Reinterpretation of Scanning Tunneling Microscopy on an Adsorbed Magnetic Atom

TL;DR

This paper reinterprets STM observations of the Kondo effect on magnetic atoms, showing that asymmetric line shapes are due to resonant tunneling levels rather than traditional Kondo peaks, challenging previous explanations.

Contribution

It introduces a microscopic theory explaining STM line shapes via resonant tunneling levels, clarifying the role of Kondo coupling and challenging the Fano line shape interpretation.

Findings

Asymmetric line shapes are mainly governed by resonant tunneling levels.

Kondo peaks only appear with combined substrate and tip coupling.

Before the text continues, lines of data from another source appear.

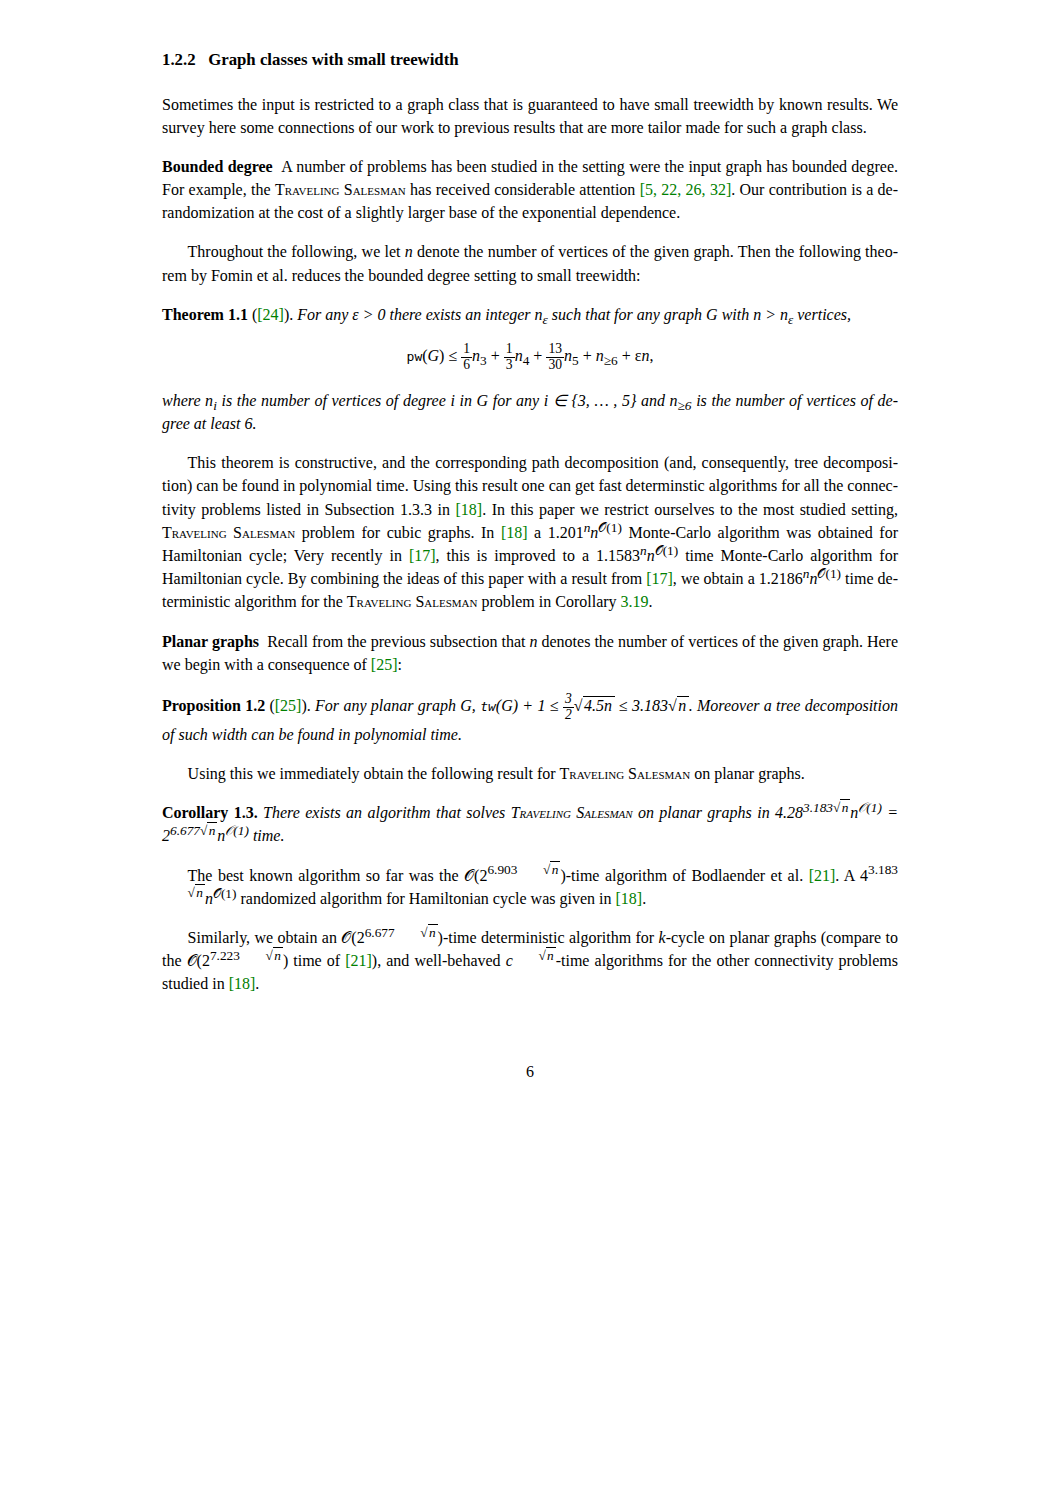1.2.2 Graph classes with small treewidth
Sometimes the input is restricted to a graph class that is guaranteed to have small treewidth by known results. We survey here some connections of our work to previous results that are more tailor made for such a graph class.
Bounded degree A number of problems has been studied in the setting were the input graph has bounded degree. For example, the Traveling Salesman has received considerable attention [5, 22, 26, 32]. Our contribution is a derandomization at the cost of a slightly larger base of the exponential dependence.
Throughout the following, we let n denote the number of vertices of the given graph. Then the following theorem by Fomin et al. reduces the bounded degree setting to small treewidth:
Theorem 1.1 ([24]). For any ε > 0 there exists an integer nε such that for any graph G with n > nε vertices,
pw(G) ≤ 16 n3 + 13 n4 + 1330 n5 + n≥6 + εn,
where ni is the number of vertices of degree i in G for any i ∈ {3, … , 5} and n≥6 is the number of vertices of degree at least 6.
This theorem is constructive, and the corresponding path decomposition (and, consequently, tree decomposition) can be found in polynomial time. Using this result one can get fast determinstic algorithms for all the connectivity problems listed in Subsection 1.3.3 in [18]. In this paper we restrict ourselves to the most studied setting, Traveling Salesman problem for cubic graphs. In [18] a 1.201nn𝒪(1) Monte-Carlo algorithm was obtained for Hamiltonian cycle; Very recently in [17], this is improved to a 1.1583nn𝒪(1) time Monte-Carlo algorithm for Hamiltonian cycle. By combining the ideas of this paper with a result from [17], we obtain a 1.2186nn𝒪(1) time deterministic algorithm for the Traveling Salesman problem in Corollary 3.19.
Planar graphs Recall from the previous subsection that n denotes the number of vertices of the given graph. Here we begin with a consequence of [25]:
Proposition 1.2 ([25]). For any planar graph G, tw(G) + 1 ≤ 32√4.5n ≤ 3.183√n. Moreover a tree decomposition of such width can be found in polynomial time.
Using this we immediately obtain the following result for Traveling Salesman on planar graphs.
Corollary 1.3. There exists an algorithm that solves Traveling Salesman on planar graphs in 4.283.183√nn𝒪(1) = 26.677√nn𝒪(1) time.
The best known algorithm so far was the 𝒪(26.903√n)-time algorithm of Bodlaender et al. [21]. A 43.183√nn𝒪(1) randomized algorithm for Hamiltonian cycle was given in [18].
Similarly, we obtain an 𝒪(26.677√n)-time deterministic algorithm for k-cycle on planar graphs (compare to the 𝒪(27.223√n) time of [21]), and well-behaved c√n-time algorithms for the other connectivity problems studied in [18].
6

Most asymmetric line shapes do not involve the Kondo effect.

Abstract

The observation of the Kondo effect in mesoscopic systems under bias$^{1,2}$ has opened a new chapter in the physics of the Kondo phenomenon. Various types of $dI/dV$, where $I$ and $V$ denote current and source-drain (s-d) bias, respectively, line shapes have been measured by scanning tunneling microscopy (STM)$^{1,3-11}$. However, explanation by single Fano line shape$^{1,12-16}$ is not relevant and even misleading. Here, we provide consistent explanations for various asymmetric and symmetric line shapes in terms of a microscopic theory that shows the creation of two resonant tunneling levels (RTLs) when bias is applied$^{17}$. One side Kondo coupling between adatom and substrate does not create Kondo peak that appears only when the system has an overall Kondo coupling including both substrate and tip. The structure of an asymmetric line shape is mostly governed by the RTL peaks. Therefore, Kondo effect is negligible in most asymmetric line shapes.